AK: I'm a fourth French [laughs]. I'm not a real Froggy but... Well I kind of figured.... Well... I came to France because I was a run-away girl. I went to France when I was sixteen-and-a-half because I had problems in my family like... so I came to France and I didn't have any money and all that so I made drawings on the road, on the streets to earn some money, but that didn't pay very well. So after a while I went to see the ...un curé, comment dire...a priest. On the Champs Elysees there's a kind of church, a Danish church, and I went to see the priest and I ask him if he could not find me a kind of room somewhere, and he did. So I lived there and I went around in Paris and suddenly I found a place where I thought was great and that was St Germain les Près. And then somebody asked me if I would like to make some pictures and I said, "Yes". I said, "Well, it might be dangerous..." at that time there was [...], you know, young girls to South America and all that.

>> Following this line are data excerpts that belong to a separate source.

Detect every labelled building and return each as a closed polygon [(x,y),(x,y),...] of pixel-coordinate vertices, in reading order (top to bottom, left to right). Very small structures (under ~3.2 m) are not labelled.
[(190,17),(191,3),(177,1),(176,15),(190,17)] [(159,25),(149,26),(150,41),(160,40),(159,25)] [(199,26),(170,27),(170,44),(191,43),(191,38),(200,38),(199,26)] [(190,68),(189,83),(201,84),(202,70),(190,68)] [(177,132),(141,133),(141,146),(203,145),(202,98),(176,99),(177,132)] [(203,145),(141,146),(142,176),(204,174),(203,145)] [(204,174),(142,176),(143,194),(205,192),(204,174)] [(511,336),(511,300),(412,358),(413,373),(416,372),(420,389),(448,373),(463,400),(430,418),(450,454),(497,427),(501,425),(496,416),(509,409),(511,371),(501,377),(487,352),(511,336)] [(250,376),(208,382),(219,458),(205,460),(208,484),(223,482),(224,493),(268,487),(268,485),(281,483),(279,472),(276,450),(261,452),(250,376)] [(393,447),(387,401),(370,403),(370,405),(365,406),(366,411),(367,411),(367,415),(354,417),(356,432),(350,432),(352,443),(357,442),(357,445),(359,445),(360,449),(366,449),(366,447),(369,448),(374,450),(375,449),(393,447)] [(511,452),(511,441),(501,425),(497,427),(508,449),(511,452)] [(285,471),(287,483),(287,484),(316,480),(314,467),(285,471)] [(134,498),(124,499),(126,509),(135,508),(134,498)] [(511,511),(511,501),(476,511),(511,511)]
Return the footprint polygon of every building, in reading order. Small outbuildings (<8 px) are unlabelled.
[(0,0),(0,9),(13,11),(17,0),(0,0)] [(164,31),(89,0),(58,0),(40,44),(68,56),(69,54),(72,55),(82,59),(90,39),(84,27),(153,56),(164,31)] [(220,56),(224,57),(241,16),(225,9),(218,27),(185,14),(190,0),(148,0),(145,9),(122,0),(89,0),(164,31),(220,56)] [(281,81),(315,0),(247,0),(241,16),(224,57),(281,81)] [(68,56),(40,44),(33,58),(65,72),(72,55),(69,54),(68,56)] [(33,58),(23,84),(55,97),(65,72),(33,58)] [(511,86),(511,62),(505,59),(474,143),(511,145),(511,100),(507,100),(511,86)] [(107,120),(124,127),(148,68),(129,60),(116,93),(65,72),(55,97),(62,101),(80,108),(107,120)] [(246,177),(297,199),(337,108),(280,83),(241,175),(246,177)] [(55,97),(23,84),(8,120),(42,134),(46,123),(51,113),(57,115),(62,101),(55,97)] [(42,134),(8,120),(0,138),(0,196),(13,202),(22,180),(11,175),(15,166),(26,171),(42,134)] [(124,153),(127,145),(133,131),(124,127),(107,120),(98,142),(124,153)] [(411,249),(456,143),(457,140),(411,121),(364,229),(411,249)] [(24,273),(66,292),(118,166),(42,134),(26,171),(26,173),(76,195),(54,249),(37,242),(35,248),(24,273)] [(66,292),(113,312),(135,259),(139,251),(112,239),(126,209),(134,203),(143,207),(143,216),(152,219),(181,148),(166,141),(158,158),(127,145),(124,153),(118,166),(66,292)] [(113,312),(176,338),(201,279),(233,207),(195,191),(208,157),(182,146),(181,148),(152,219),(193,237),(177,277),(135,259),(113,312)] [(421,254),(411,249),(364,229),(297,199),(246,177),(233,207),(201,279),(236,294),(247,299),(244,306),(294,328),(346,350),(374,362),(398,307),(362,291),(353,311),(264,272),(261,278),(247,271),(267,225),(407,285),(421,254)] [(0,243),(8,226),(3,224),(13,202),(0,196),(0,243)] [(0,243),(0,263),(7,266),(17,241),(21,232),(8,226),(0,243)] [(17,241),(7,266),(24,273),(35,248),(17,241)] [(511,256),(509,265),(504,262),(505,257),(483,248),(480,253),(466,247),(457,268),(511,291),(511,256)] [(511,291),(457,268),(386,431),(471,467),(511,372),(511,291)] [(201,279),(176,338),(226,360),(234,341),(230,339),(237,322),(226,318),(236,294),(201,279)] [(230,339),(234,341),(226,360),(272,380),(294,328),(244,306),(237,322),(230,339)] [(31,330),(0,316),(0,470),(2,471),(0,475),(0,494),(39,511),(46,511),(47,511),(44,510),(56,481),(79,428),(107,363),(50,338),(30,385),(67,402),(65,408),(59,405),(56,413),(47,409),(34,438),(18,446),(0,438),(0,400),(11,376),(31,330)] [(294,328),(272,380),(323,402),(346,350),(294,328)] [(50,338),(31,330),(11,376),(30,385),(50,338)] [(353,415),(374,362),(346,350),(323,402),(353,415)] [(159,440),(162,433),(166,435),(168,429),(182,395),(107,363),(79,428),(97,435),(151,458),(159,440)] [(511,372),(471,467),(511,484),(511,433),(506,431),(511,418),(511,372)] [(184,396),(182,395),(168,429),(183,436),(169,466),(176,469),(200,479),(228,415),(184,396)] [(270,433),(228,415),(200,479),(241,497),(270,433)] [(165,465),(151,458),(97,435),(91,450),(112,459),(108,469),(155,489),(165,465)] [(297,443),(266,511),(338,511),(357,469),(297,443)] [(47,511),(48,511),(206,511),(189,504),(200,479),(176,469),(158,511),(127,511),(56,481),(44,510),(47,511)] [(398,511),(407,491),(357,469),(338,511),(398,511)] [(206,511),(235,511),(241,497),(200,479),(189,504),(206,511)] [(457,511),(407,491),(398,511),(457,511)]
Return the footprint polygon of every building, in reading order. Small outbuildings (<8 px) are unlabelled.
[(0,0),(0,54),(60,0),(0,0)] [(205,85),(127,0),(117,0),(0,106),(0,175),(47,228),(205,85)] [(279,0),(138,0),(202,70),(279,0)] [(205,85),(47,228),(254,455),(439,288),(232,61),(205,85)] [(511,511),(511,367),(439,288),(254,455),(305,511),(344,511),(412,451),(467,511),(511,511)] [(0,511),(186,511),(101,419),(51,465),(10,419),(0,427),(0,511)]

So I said, "well, if you come with a lot of people it will be okay." That was very naïve of course. But they did; they came with the hairdresser, with the assistants with the photographers and all the people arrived. So I did some pictures, and I was very excited because I earned some money to live, to eat. I was very skinny. I had one dress - a black dress I remember, and one pair of shoes - they were white. It was really not very.... So I did, it's becoming too long this story...
CM: Well, speed it up.
AK: So I did these pictures and I said, "Can I get my money" and the lady said, "No, we have to release the pictures in the papers before you get paid." And I said, "Well that's terrible." She said, "Well, we'll give you some pictures to show and we'll give you some addresses to go and see some people." So I went to see Le Journal Elle. You've head about that? And Madame Lazares was there with another lady called Coco Chanel and Coco Chanel said, "Who are you?" and I said, "I'm just me - I'm called Anne Karine" She said, "Well - you wanna be an actress?" I said, "Yes" and she said, "You're gonna call yourself Anna Karina." Et c'est Coco Chanel qui ma donné mon nom. Par hasard. Et moi je savais pas qui c'était, j'ai dit, "Oui Madame." I didn't know who she was. Mais c'est la vie hein? J'avais 17 ans. C'est normal.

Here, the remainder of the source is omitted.